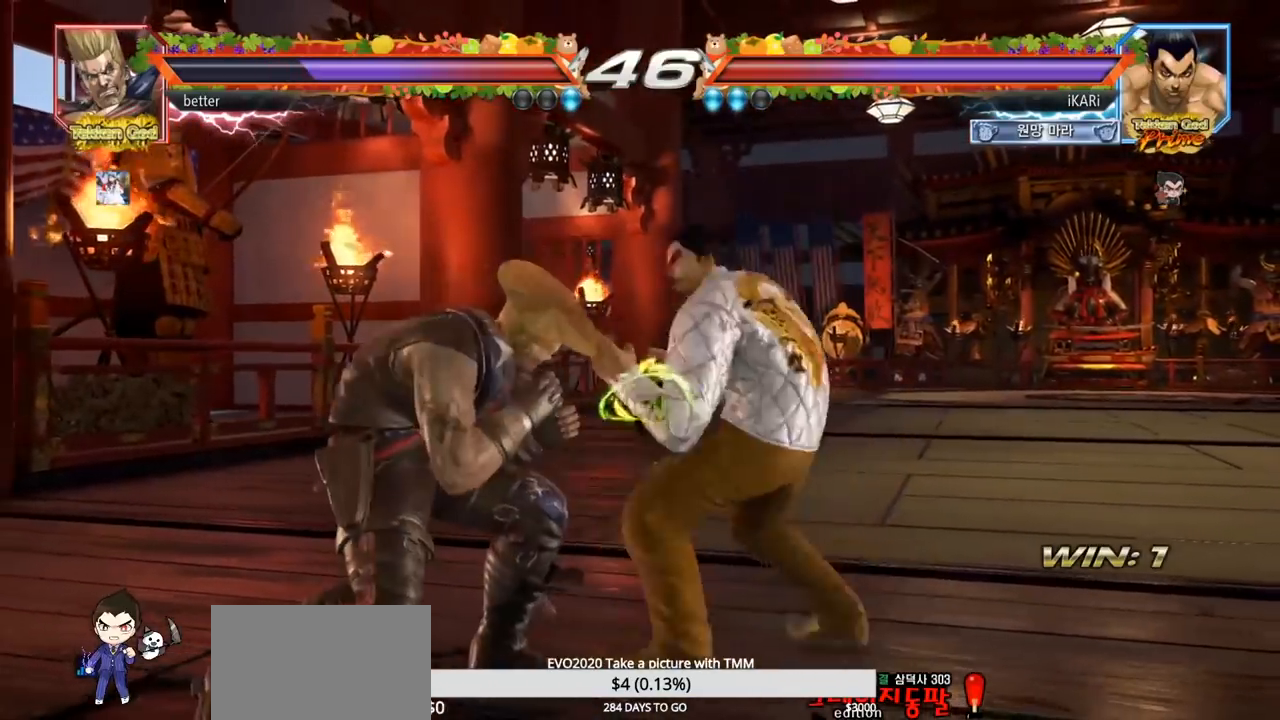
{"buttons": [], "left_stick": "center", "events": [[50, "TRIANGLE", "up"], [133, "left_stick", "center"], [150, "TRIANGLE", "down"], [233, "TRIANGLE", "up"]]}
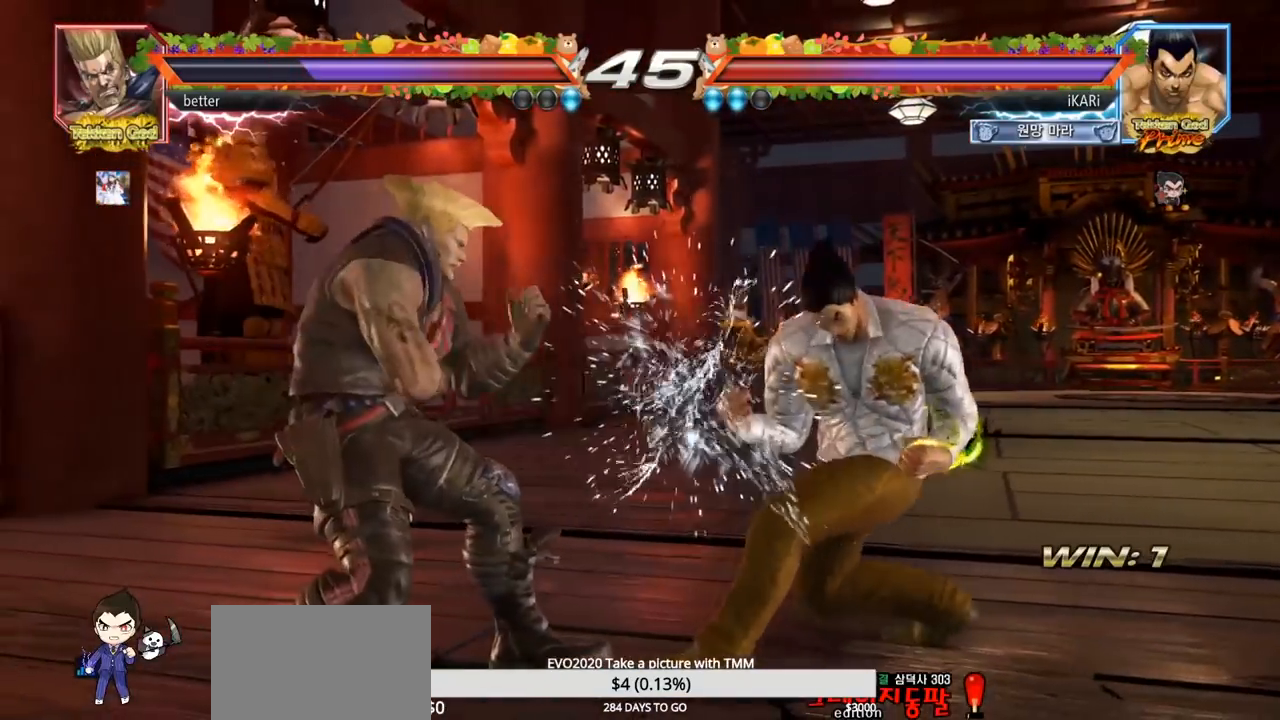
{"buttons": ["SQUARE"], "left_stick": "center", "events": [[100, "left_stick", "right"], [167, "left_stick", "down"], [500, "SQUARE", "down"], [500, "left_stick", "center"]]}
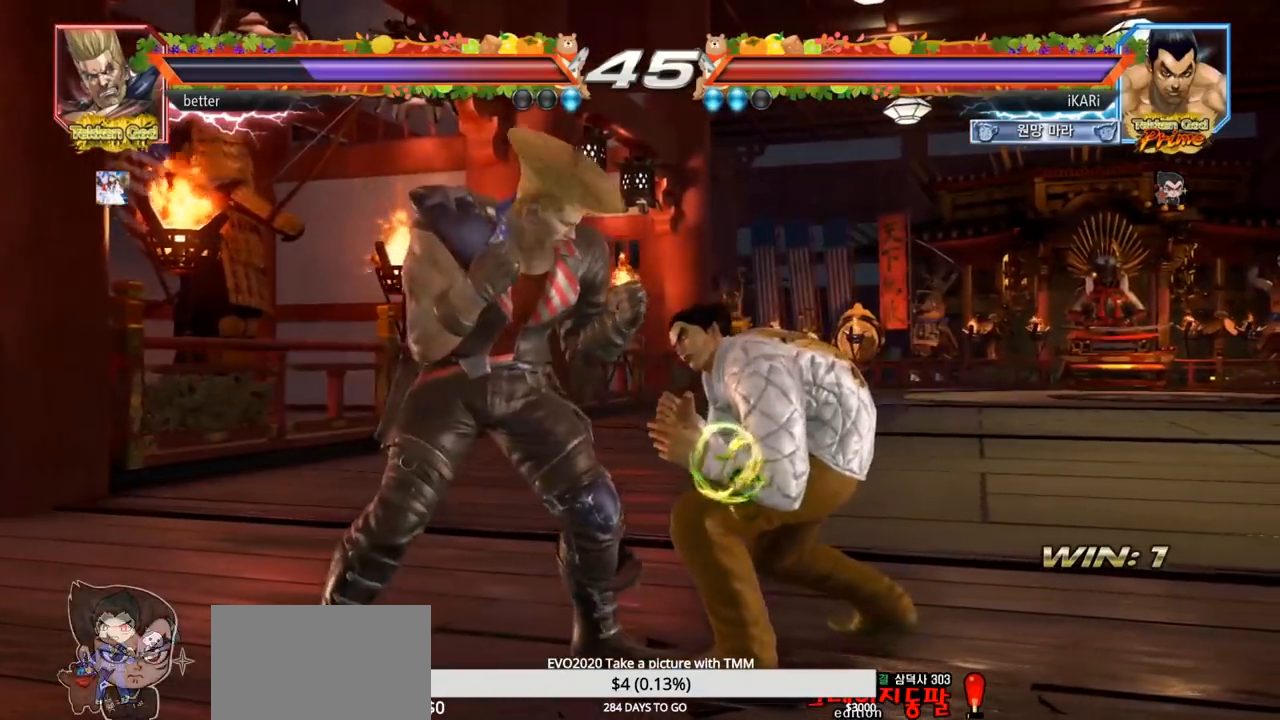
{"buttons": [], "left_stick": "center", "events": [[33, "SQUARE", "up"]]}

*Exercise brief*:
Would you return all the data exactly as given, minus the pictures?

*Output of the exercise*:
{"buttons": [], "left_stick": "center", "events": [[50, "TRIANGLE", "up"], [133, "left_stick", "center"], [150, "TRIANGLE", "down"], [233, "TRIANGLE", "up"]]}
{"buttons": ["SQUARE"], "left_stick": "center", "events": [[100, "left_stick", "right"], [167, "left_stick", "down"], [500, "SQUARE", "down"], [500, "left_stick", "center"]]}
{"buttons": [], "left_stick": "center", "events": [[33, "SQUARE", "up"]]}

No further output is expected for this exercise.